I'm facing an issue with creating materialized views in ClickHouse where each row is duplicated in the materialized view, despite no changes to my setup. My data warehouse is populated through an ELT process from a PostgreSQL database using Airbyte. Interestingly, the issue persists even when creating the materialized view directly through the ClickHouse console.
The problem surfaced about 3-4 weeks ago. Previously, the materialized view was created as expected without any duplicates. Running the query outside of a materialized view context returns the correct result set (approximately 8 million rows). However, when I create a materialized view with the same query, the result set unexpectedly doubles in size to approximately 16 million rows, effectively duplicating each row.
Here's the query used for the materialized view:
CREATE MATERIALIZED VIEW transactions
ENGINE = MergeTree
ORDER BY (ContainerLocationsId) POPULATE AS
SELECT
stores.Id AS StoreId,
stores.Type as StoreSubtype,
stores.Name AS StoreName,
stores.City AS City,
containerLocations.Id AS ContainerLocationsId,
containerLocations.OwnerSince AS OwnerSince,
containerLocations.OwnerTill AS OwnerTill,
containerLocations.OwnerId AS OwnerId,
containerLocations.NextOwnerId AS NextOwnerId,
containerLocations.ContainerId AS ContainerId,
containerLocations.TransactionType AS TransactionType,
containerTypes.Name AS ContainerTypeName
FROM containerLocations
LEFT JOIN userLinks ON containerLocations.OwnerId = userLinks.UserId
LEFT JOIN containers ON containers.Id = containerLocations.ContainerId
LEFT JOIN stores ON userLinks.StoreId = stores.Id
LEFT JOIN storeCategories ON storeCategories.Id = stores.CategoryId
LEFT JOIN containerTypes ON containerTypes.Id = containers.TypeId
WHERE containerLocations.IsBillableTransaction = 1
The ContainerLocationsId is designed to be a unique, incrementing ID. I haven't made any modifications to the query or the underlying data structure that could account for this sudden change in behavior.
The data successfully loads into the warehouse without any duplication issues when running the query normally.
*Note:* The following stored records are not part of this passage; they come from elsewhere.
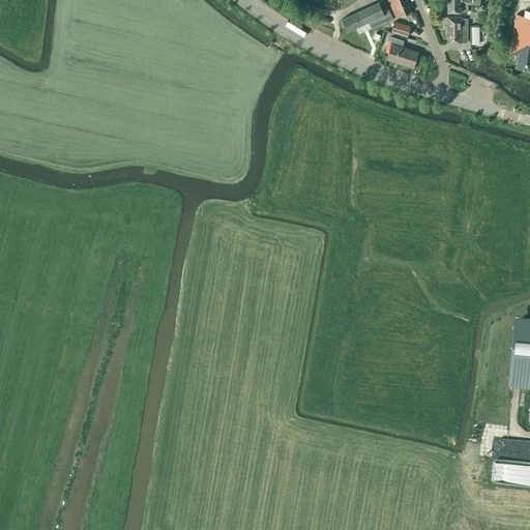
[(405,0),(387,0),(396,19),(411,11),(405,0)]
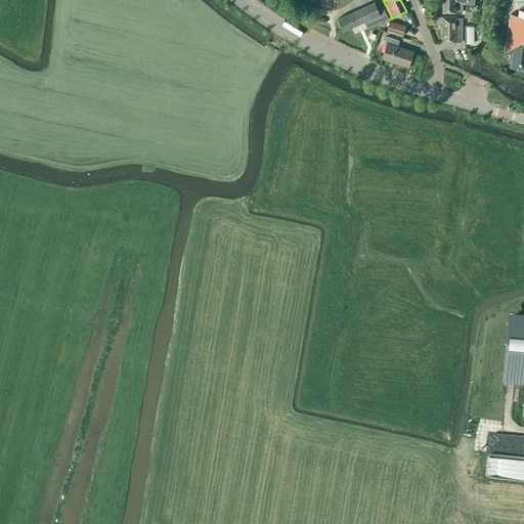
[(442,0),(442,12),(462,12),(462,3),(474,4),(474,0),(442,0)]
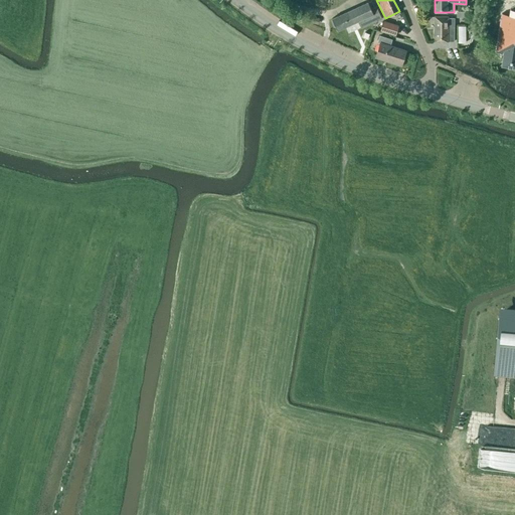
[(514,0),(500,0),(494,49),(504,51),(502,66),(514,67),(514,0)]
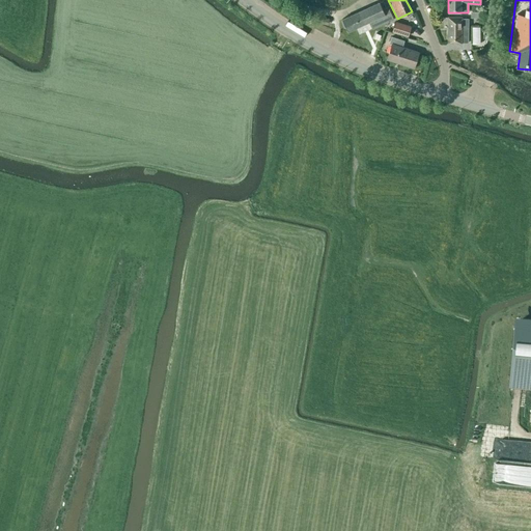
[(389,8),(387,9),(383,1),(380,2),(342,20),(347,31),(369,22),(372,29),(394,20),(389,8)]
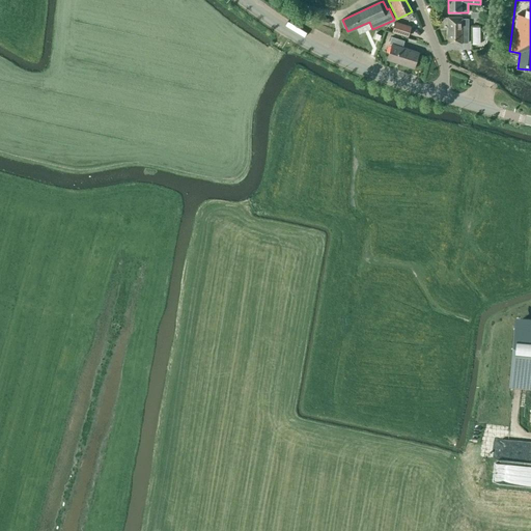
[(462,43),(468,43),(469,19),(462,19),(462,18),(448,18),(448,43),(462,44),(462,43)]
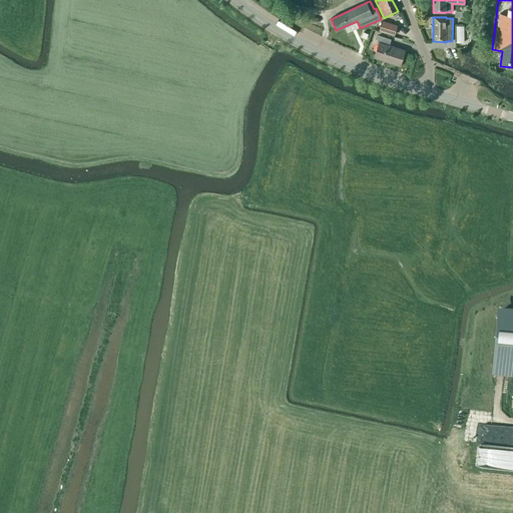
[(395,27),(381,22),(379,26),(374,25),(373,30),(380,32),(381,31),(392,35),(395,27)]
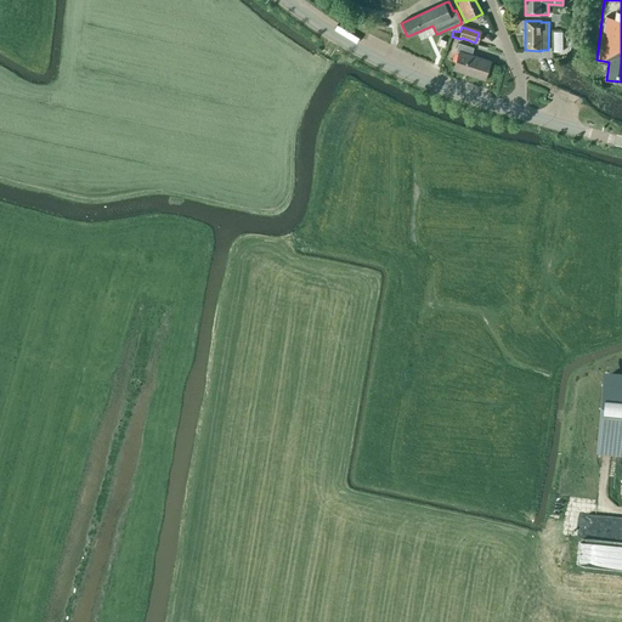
[(453,69),(485,80),(491,62),(471,56),(474,47),(459,43),(457,51),(459,52),(453,69)]
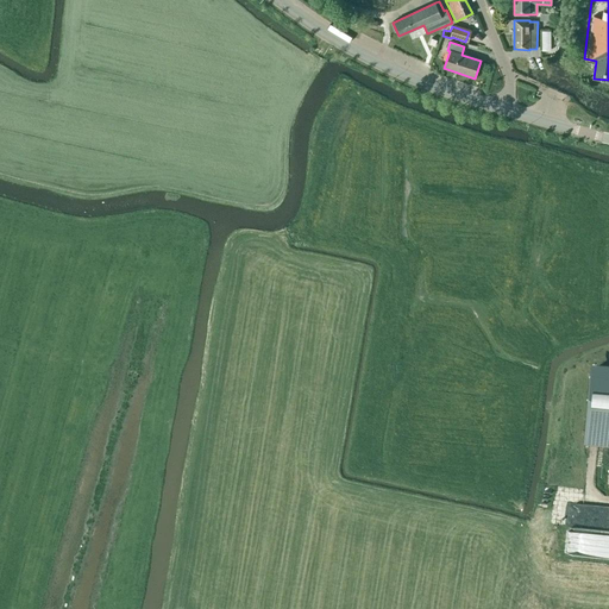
[(608,374),(591,372),(584,441),(608,443),(608,374)]
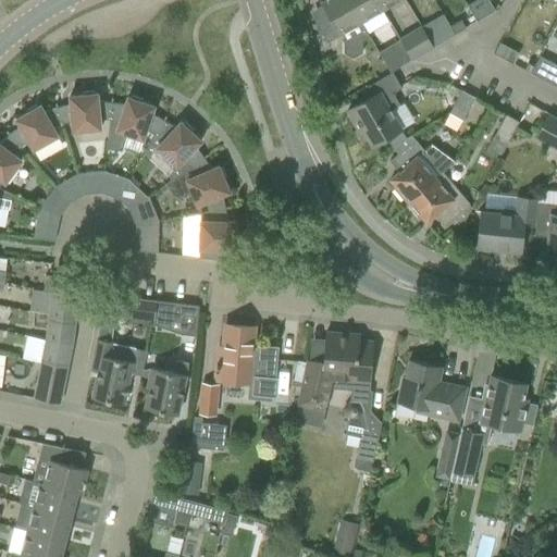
[(366,31),(347,0),(318,0),(334,27),(321,34),(326,44),(342,35),(346,41),(344,42),(344,44),(344,53),(353,59),(362,53),(362,42),(370,38),(366,31)]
Despite attempts to resolve the issue by adding more columns to the sorting key, the duplication persists. The integrity of the original tables in the warehouse confirms that the ELT process is operating correctly. Additionally, my search through the ClickHouse documentation has not yielded a solution. As I am relatively new to ClickHouse, I'm uncertain about the cause of this issue.